Doctor of Education (Ed.D.)


School of Education


International & Multicultural Education EdD

First Advisor

Susan Katz

Second Advisor

Alejandro Covarrubias

Third Advisor

Darrick Smith


Student conduct processes in higher education have been studied and theorized extensively from a structural perspective, yielding a wealth of guidance for practitioners on how they can best design and administer disciplinary interventions (e.g., Lancaster & Waryold, 2008b). However, very little published research has focused on students' perceptions of and experiences with student conduct processes, and to what extent these are congruent with the espoused learning goals of student conduct practitioners (Dannells, 1997; Karp & Sacks, 2014; Stimpson & Stimpson, 2008). Among these scant studies, the findings of King (2012) and Karp and Sacks (2014) suggest that Black men may find their experiences as respondents in student conduct processes to be less fair and educational than do White students.

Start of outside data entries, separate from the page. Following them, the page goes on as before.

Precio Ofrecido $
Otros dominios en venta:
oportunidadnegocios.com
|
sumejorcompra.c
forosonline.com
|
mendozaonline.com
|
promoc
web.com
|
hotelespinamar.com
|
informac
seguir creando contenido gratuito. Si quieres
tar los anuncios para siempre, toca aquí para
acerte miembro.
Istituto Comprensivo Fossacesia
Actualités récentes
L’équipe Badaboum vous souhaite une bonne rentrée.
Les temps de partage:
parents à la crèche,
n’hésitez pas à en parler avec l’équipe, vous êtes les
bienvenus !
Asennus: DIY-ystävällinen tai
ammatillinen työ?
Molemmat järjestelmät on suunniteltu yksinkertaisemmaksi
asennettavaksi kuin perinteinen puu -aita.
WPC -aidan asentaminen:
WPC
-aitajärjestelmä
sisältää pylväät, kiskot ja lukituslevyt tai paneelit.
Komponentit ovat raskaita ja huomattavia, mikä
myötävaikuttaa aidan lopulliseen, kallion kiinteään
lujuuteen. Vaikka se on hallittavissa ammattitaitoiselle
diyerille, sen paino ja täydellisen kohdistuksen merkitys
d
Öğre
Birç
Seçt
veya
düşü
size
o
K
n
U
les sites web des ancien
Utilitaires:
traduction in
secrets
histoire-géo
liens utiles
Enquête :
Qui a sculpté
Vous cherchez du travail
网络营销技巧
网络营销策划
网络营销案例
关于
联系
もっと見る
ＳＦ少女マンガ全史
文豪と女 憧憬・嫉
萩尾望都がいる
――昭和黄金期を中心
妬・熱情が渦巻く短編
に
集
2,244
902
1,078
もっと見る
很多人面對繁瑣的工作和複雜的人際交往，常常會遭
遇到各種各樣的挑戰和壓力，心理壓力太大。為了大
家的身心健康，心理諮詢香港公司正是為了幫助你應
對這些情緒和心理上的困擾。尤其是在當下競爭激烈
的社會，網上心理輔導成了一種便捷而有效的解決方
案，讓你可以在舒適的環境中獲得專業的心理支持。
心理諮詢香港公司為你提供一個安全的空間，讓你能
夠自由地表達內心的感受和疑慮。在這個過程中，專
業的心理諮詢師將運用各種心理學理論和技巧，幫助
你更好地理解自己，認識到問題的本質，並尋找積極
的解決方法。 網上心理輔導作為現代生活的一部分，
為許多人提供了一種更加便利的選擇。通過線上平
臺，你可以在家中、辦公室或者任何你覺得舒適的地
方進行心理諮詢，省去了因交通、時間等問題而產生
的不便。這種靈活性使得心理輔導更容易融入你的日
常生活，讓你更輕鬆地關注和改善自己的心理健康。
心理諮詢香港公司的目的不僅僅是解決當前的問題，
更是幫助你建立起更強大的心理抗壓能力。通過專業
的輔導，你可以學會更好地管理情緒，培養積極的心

The purpose of this phenomenological qualitative study was to develop a better understanding of the experiences of Black male college students as respondents in the student conduct process at universities within the United States. Data were collected via one-on-one interviews with four participants who met the selection criteria for the study. Five themes emerged from the data: the salience of race within student conduct processes, personal experiences within the student conduct process, critiques of student conduct processes and systems, learning (or absence thereof) as a result of student conduct experiences, and recommendations for improving student conduct practice.

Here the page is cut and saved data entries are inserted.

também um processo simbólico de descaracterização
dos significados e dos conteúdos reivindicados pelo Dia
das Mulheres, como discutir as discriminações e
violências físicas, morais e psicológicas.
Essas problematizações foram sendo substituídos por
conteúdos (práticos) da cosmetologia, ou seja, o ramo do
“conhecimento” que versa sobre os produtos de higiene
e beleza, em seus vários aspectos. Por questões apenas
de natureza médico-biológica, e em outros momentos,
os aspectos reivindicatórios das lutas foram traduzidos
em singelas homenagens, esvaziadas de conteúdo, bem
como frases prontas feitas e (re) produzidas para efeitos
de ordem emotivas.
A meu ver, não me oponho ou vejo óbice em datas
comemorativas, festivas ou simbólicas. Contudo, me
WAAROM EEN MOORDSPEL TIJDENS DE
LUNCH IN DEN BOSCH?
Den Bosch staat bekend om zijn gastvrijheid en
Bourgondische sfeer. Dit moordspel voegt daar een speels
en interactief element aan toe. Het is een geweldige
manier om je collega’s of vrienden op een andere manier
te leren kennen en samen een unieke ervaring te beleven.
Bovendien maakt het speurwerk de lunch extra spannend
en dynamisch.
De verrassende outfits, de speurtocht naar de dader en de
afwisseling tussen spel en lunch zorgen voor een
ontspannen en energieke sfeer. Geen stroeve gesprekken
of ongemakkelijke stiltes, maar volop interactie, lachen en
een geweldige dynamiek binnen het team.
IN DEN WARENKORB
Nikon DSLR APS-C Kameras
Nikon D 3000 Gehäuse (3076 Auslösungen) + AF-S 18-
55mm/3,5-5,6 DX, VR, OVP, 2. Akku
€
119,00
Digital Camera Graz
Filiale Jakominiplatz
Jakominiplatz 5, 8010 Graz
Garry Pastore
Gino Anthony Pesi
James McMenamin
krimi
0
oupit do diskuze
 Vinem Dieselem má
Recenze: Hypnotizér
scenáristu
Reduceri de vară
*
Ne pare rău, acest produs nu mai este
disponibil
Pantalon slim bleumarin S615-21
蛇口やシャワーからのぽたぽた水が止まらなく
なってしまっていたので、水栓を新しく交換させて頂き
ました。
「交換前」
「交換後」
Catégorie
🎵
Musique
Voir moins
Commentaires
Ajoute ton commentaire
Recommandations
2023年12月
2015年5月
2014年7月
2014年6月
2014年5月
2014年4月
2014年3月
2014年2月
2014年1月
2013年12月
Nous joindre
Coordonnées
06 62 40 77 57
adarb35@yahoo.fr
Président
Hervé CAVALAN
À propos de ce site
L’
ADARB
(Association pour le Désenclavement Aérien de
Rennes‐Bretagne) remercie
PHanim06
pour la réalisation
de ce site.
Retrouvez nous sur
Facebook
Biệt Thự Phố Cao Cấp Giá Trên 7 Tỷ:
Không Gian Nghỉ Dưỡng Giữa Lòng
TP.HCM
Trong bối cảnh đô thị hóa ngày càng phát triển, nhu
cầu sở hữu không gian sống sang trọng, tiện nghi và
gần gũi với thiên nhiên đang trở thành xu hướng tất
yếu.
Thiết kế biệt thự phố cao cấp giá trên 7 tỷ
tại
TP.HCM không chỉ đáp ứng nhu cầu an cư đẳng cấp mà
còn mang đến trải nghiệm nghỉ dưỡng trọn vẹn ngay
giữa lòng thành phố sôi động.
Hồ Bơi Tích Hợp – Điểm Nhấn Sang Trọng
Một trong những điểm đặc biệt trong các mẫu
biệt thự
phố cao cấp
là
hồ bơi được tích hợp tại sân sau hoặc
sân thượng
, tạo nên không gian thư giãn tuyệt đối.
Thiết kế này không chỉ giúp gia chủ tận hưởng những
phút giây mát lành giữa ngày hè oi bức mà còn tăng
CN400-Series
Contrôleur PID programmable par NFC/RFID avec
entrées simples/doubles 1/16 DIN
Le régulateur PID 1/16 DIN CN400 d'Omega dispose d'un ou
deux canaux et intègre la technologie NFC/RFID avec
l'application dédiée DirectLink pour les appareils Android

The findings of this study provide additional evidence that Black male collegians are often treated unfairly within student conduct processes, which serves as a barrier to any learning that may have otherwise occurred as a result of their experiences. Further, the findings point toward both specific strategies for transforming student conduct practice to be more racially equitable and additional questions worthy of future research endeavors.